• _About this task_
Your reply should hold the line containing "ms. 384 × 384 image matrix. Female patient." and every later line of the records, reproduced exactly, and no other lines.

[Start of section]

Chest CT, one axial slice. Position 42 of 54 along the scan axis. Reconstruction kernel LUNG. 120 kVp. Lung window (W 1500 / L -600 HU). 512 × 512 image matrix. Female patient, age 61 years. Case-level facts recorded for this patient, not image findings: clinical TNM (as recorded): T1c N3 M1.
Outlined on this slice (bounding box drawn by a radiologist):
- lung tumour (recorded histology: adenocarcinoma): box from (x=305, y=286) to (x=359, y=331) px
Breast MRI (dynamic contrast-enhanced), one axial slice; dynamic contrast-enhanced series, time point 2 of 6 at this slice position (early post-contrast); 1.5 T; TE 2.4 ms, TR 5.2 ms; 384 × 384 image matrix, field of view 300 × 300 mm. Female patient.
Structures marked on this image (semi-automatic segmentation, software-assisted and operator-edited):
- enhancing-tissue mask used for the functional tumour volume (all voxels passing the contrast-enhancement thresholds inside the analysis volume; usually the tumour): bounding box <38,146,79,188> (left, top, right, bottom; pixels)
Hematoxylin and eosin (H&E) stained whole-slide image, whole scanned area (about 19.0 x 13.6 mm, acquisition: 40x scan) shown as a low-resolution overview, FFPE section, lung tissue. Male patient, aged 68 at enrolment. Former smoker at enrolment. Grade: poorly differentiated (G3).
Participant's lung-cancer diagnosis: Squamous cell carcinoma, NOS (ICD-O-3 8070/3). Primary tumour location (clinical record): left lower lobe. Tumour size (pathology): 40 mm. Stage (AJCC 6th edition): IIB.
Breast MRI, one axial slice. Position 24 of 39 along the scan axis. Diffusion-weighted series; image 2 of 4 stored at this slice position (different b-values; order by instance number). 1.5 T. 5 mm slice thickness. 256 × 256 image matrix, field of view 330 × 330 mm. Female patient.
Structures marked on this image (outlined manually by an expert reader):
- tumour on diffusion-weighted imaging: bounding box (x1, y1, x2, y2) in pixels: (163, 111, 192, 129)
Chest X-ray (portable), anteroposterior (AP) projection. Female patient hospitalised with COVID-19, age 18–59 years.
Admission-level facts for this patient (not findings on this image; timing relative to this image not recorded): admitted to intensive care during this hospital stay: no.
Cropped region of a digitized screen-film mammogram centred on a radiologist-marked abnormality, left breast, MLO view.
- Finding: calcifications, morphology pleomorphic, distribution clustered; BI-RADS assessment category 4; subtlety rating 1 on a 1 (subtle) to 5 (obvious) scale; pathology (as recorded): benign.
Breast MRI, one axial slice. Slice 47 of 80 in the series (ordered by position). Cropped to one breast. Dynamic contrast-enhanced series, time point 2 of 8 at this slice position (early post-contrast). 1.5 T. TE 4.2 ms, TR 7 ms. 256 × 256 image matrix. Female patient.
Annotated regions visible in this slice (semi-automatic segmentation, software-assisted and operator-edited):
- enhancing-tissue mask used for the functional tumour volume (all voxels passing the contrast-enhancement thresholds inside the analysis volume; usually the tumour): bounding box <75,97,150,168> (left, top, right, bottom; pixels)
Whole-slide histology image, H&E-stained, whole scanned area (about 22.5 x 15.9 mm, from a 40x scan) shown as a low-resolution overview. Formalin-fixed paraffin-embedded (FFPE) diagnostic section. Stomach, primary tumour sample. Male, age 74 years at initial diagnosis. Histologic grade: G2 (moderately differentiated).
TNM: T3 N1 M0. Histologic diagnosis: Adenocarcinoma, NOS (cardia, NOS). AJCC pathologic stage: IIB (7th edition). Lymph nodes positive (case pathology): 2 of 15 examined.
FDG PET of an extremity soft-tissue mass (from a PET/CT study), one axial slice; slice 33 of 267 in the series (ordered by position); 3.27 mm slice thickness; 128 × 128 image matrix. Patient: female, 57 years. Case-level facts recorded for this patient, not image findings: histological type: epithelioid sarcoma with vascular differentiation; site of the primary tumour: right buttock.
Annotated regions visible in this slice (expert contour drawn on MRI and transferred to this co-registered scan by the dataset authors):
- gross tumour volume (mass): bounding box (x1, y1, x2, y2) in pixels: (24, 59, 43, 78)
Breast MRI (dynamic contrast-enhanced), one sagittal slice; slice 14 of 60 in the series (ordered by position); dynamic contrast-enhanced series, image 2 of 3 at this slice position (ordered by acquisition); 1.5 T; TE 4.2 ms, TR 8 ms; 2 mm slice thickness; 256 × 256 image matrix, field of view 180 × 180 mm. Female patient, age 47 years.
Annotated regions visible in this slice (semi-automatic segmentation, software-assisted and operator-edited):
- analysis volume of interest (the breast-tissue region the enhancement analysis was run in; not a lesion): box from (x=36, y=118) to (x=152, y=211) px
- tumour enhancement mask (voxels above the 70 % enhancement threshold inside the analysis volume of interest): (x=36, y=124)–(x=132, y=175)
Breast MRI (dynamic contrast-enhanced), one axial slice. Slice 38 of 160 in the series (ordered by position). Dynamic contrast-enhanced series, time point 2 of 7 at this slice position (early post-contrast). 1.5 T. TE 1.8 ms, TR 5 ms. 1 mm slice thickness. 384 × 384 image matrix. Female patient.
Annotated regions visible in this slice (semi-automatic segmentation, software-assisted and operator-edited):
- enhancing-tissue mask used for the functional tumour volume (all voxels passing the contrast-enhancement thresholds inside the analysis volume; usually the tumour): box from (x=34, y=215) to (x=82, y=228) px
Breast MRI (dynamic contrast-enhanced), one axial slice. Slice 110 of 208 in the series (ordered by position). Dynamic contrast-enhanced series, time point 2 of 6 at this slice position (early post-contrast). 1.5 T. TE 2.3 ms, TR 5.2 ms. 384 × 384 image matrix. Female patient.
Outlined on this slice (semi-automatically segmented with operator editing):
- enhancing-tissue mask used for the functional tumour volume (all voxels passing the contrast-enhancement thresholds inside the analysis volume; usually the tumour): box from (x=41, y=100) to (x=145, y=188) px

[End of section]

• _Expected answer_
Breast MRI (dynamic contrast-enhanced), one axial slice. Slice 110 of 208 in the series (ordered by position). Dynamic contrast-enhanced series, time point 2 of 6 at this slice position (early post-contrast). 1.5 T. TE 2.3 ms, TR 5.2 ms. 384 × 384 image matrix. Female patient.
Outlined on this slice (semi-automatically segmented with operator editing):
- enhancing-tissue mask used for the functional tumour volume (all voxels passing the contrast-enhancement thresholds inside the analysis volume; usually the tumour): box from (x=41, y=100) to (x=145, y=188) px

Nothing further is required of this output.